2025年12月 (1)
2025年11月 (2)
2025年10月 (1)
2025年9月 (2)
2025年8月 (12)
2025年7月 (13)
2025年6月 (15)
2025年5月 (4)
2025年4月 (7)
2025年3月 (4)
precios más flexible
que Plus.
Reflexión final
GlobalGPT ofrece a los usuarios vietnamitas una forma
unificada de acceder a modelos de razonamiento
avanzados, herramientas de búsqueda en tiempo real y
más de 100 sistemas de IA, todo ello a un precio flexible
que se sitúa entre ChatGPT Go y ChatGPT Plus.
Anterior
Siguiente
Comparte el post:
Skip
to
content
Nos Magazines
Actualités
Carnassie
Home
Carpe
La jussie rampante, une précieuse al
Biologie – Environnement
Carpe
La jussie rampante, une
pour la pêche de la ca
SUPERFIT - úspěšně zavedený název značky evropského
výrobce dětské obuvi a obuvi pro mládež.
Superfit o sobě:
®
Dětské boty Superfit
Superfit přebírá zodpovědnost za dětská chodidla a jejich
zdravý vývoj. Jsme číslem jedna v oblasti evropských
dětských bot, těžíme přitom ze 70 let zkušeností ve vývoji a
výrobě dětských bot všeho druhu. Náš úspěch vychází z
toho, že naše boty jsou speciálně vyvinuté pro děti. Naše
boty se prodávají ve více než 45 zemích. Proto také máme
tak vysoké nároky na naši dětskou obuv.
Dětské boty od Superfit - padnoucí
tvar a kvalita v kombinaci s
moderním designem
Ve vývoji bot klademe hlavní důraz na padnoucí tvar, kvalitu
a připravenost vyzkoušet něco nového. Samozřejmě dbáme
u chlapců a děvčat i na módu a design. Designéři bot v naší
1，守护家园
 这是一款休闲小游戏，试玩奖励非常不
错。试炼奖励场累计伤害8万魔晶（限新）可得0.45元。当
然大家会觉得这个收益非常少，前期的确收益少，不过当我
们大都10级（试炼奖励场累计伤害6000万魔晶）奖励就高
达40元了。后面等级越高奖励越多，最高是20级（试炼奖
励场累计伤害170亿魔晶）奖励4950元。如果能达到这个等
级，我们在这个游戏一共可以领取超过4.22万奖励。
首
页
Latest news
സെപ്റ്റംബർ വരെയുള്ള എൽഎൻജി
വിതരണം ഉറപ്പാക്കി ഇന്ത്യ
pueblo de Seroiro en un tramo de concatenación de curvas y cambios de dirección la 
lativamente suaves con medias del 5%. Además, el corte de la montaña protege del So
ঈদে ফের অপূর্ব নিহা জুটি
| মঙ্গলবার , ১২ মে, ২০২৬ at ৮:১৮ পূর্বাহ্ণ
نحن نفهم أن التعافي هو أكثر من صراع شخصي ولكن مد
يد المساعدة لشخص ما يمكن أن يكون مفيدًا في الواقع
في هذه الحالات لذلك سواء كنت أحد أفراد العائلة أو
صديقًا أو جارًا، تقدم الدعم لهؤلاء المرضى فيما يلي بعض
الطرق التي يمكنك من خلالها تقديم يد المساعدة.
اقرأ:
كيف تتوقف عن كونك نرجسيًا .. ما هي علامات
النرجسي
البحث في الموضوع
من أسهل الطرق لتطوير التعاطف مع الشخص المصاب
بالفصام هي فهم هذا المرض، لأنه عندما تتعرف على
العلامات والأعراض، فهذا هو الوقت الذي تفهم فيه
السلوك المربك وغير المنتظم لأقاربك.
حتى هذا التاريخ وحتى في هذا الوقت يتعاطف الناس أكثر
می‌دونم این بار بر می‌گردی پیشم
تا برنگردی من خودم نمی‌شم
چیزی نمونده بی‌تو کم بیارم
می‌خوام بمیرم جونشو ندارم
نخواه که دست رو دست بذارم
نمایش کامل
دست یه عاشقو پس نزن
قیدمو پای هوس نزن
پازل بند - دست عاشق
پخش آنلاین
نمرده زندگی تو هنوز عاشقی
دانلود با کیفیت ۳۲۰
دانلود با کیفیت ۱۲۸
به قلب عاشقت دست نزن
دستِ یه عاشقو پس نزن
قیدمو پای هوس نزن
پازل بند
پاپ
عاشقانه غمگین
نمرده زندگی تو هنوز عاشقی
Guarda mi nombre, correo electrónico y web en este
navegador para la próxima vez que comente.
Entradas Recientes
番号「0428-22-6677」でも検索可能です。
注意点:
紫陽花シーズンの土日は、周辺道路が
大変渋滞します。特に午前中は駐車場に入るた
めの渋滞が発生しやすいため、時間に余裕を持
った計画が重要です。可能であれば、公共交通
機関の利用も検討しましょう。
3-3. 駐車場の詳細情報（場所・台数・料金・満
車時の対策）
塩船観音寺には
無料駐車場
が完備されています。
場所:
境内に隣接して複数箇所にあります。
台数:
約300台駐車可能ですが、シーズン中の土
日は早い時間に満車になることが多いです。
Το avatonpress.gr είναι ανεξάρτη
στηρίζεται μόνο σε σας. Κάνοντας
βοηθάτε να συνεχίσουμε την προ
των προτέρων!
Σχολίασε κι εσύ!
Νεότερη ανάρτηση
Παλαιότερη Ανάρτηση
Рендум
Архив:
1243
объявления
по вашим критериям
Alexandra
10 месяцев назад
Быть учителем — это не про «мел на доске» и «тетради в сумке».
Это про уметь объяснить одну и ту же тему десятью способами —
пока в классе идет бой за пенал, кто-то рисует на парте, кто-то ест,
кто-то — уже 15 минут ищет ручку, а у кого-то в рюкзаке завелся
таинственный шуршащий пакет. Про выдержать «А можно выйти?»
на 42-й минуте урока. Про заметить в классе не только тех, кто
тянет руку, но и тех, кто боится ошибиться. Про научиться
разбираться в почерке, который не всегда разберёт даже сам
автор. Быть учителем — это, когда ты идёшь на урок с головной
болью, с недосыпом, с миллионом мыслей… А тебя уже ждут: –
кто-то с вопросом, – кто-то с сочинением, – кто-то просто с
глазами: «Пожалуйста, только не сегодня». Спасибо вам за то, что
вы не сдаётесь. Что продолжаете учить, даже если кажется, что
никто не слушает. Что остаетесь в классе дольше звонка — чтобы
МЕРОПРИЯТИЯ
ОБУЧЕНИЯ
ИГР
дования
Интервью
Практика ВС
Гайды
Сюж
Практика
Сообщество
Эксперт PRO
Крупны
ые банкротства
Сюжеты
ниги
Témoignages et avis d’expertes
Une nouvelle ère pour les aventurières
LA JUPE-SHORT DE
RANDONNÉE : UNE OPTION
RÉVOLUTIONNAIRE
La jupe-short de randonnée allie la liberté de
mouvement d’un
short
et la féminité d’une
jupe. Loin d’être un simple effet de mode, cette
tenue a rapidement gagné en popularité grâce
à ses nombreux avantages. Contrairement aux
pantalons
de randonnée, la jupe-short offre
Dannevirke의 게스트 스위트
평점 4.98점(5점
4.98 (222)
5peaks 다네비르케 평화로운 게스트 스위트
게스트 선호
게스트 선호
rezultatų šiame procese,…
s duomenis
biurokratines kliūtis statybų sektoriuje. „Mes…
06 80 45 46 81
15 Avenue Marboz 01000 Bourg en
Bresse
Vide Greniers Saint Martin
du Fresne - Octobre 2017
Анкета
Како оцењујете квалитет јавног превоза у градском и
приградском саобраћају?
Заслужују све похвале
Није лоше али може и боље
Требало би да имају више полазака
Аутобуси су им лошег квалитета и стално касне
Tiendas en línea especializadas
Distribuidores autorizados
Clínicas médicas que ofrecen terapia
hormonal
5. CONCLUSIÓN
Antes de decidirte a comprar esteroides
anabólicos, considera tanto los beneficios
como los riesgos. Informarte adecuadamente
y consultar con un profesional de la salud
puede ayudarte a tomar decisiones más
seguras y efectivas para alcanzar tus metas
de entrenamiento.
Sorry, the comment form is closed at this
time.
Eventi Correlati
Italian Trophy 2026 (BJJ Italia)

▶ _Job item_
Go through the records and copy each one exactly.

▶ _Exercise result_
2025年12月 (1)
2025年11月 (2)
2025年10月 (1)
2025年9月 (2)
2025年8月 (12)
2025年7月 (13)
2025年6月 (15)
2025年5月 (4)
2025年4月 (7)
2025年3月 (4)
precios más flexible
que Plus.
Reflexión final
GlobalGPT ofrece a los usuarios vietnamitas una forma
unificada de acceder a modelos de razonamiento
avanzados, herramientas de búsqueda en tiempo real y
más de 100 sistemas de IA, todo ello a un precio flexible
que se sitúa entre ChatGPT Go y ChatGPT Plus.
Anterior
Siguiente
Comparte el post:
Skip
to
content
Nos Magazines
Actualités
Carnassie
Home
Carpe
La jussie rampante, une précieuse al
Biologie – Environnement
Carpe
La jussie rampante, une
pour la pêche de la ca
SUPERFIT - úspěšně zavedený název značky evropského
výrobce dětské obuvi a obuvi pro mládež.
Superfit o sobě:
®
Dětské boty Superfit
Superfit přebírá zodpovědnost za dětská chodidla a jejich
zdravý vývoj. Jsme číslem jedna v oblasti evropských
dětských bot, těžíme přitom ze 70 let zkušeností ve vývoji a
výrobě dětských bot všeho druhu. Náš úspěch vychází z
toho, že naše boty jsou speciálně vyvinuté pro děti. Naše
boty se prodávají ve více než 45 zemích. Proto také máme
tak vysoké nároky na naši dětskou obuv.
Dětské boty od Superfit - padnoucí
tvar a kvalita v kombinaci s
moderním designem
Ve vývoji bot klademe hlavní důraz na padnoucí tvar, kvalitu
a připravenost vyzkoušet něco nového. Samozřejmě dbáme
u chlapců a děvčat i na módu a design. Designéři bot v naší
1，守护家园
 这是一款休闲小游戏，试玩奖励非常不
错。试炼奖励场累计伤害8万魔晶（限新）可得0.45元。当
然大家会觉得这个收益非常少，前期的确收益少，不过当我
们大都10级（试炼奖励场累计伤害6000万魔晶）奖励就高
达40元了。后面等级越高奖励越多，最高是20级（试炼奖
励场累计伤害170亿魔晶）奖励4950元。如果能达到这个等
级，我们在这个游戏一共可以领取超过4.22万奖励。
首
页
Latest news
സെപ്റ്റംബർ വരെയുള്ള എൽഎൻജി
വിതരണം ഉറപ്പാക്കി ഇന്ത്യ
pueblo de Seroiro en un tramo de concatenación de curvas y cambios de dirección la 
lativamente suaves con medias del 5%. Además, el corte de la montaña protege del So
ঈদে ফের অপূর্ব নিহা জুটি
| মঙ্গলবার , ১২ মে, ২০২৬ at ৮:১৮ পূর্বাহ্ণ
نحن نفهم أن التعافي هو أكثر من صراع شخصي ولكن مد
يد المساعدة لشخص ما يمكن أن يكون مفيدًا في الواقع
في هذه الحالات لذلك سواء كنت أحد أفراد العائلة أو
صديقًا أو جارًا، تقدم الدعم لهؤلاء المرضى فيما يلي بعض
الطرق التي يمكنك من خلالها تقديم يد المساعدة.
اقرأ:
كيف تتوقف عن كونك نرجسيًا .. ما هي علامات
النرجسي
البحث في الموضوع
من أسهل الطرق لتطوير التعاطف مع الشخص المصاب
بالفصام هي فهم هذا المرض، لأنه عندما تتعرف على
العلامات والأعراض، فهذا هو الوقت الذي تفهم فيه
السلوك المربك وغير المنتظم لأقاربك.
حتى هذا التاريخ وحتى في هذا الوقت يتعاطف الناس أكثر
می‌دونم این بار بر می‌گردی پیشم
تا برنگردی من خودم نمی‌شم
چیزی نمونده بی‌تو کم بیارم
می‌خوام بمیرم جونشو ندارم
نخواه که دست رو دست بذارم
نمایش کامل
دست یه عاشقو پس نزن
قیدمو پای هوس نزن
پازل بند - دست عاشق
پخش آنلاین
نمرده زندگی تو هنوز عاشقی
دانلود با کیفیت ۳۲۰
دانلود با کیفیت ۱۲۸
به قلب عاشقت دست نزن
دستِ یه عاشقو پس نزن
قیدمو پای هوس نزن
پازل بند
پاپ
عاشقانه غمگین
نمرده زندگی تو هنوز عاشقی
Guarda mi nombre, correo electrónico y web en este
navegador para la próxima vez que comente.
Entradas Recientes
番号「0428-22-6677」でも検索可能です。
注意点:
紫陽花シーズンの土日は、周辺道路が
大変渋滞します。特に午前中は駐車場に入るた
めの渋滞が発生しやすいため、時間に余裕を持
った計画が重要です。可能であれば、公共交通
機関の利用も検討しましょう。
3-3. 駐車場の詳細情報（場所・台数・料金・満
車時の対策）
塩船観音寺には
無料駐車場
が完備されています。
場所:
境内に隣接して複数箇所にあります。
台数:
約300台駐車可能ですが、シーズン中の土
日は早い時間に満車になることが多いです。
Το avatonpress.gr είναι ανεξάρτη
στηρίζεται μόνο σε σας. Κάνοντας
βοηθάτε να συνεχίσουμε την προ
των προτέρων!
Σχολίασε κι εσύ!
Νεότερη ανάρτηση
Παλαιότερη Ανάρτηση
Рендум
Архив:
1243
объявления
по вашим критериям
Alexandra
10 месяцев назад
Быть учителем — это не про «мел на доске» и «тетради в сумке».
Это про уметь объяснить одну и ту же тему десятью способами —
пока в классе идет бой за пенал, кто-то рисует на парте, кто-то ест,
кто-то — уже 15 минут ищет ручку, а у кого-то в рюкзаке завелся
таинственный шуршащий пакет. Про выдержать «А можно выйти?»
на 42-й минуте урока. Про заметить в классе не только тех, кто
тянет руку, но и тех, кто боится ошибиться. Про научиться
разбираться в почерке, который не всегда разберёт даже сам
автор. Быть учителем — это, когда ты идёшь на урок с головной
болью, с недосыпом, с миллионом мыслей… А тебя уже ждут: –
кто-то с вопросом, – кто-то с сочинением, – кто-то просто с
глазами: «Пожалуйста, только не сегодня». Спасибо вам за то, что
вы не сдаётесь. Что продолжаете учить, даже если кажется, что
никто не слушает. Что остаетесь в классе дольше звонка — чтобы
МЕРОПРИЯТИЯ
ОБУЧЕНИЯ
ИГР
дования
Интервью
Практика ВС
Гайды
Сюж
Практика
Сообщество
Эксперт PRO
Крупны
ые банкротства
Сюжеты
ниги
Témoignages et avis d’expertes
Une nouvelle ère pour les aventurières
LA JUPE-SHORT DE
RANDONNÉE : UNE OPTION
RÉVOLUTIONNAIRE
La jupe-short de randonnée allie la liberté de
mouvement d’un
short
et la féminité d’une
jupe. Loin d’être un simple effet de mode, cette
tenue a rapidement gagné en popularité grâce
à ses nombreux avantages. Contrairement aux
pantalons
de randonnée, la jupe-short offre
Dannevirke의 게스트 스위트
평점 4.98점(5점
4.98 (222)
5peaks 다네비르케 평화로운 게스트 스위트
게스트 선호
게스트 선호
rezultatų šiame procese,…
s duomenis
biurokratines kliūtis statybų sektoriuje. „Mes…
06 80 45 46 81
15 Avenue Marboz 01000 Bourg en
Bresse
Vide Greniers Saint Martin
du Fresne - Octobre 2017
Анкета
Како оцењујете квалитет јавног превоза у градском и
приградском саобраћају?
Заслужују све похвале
Није лоше али може и боље
Требало би да имају више полазака
Аутобуси су им лошег квалитета и стално касне
Tiendas en línea especializadas
Distribuidores autorizados
Clínicas médicas que ofrecen terapia
hormonal
5. CONCLUSIÓN
Antes de decidirte a comprar esteroides
anabólicos, considera tanto los beneficios
como los riesgos. Informarte adecuadamente
y consultar con un profesional de la salud
puede ayudarte a tomar decisiones más
seguras y efectivas para alcanzar tus metas
de entrenamiento.
Sorry, the comment form is closed at this
time.
Eventi Correlati
Italian Trophy 2026 (BJJ Italia)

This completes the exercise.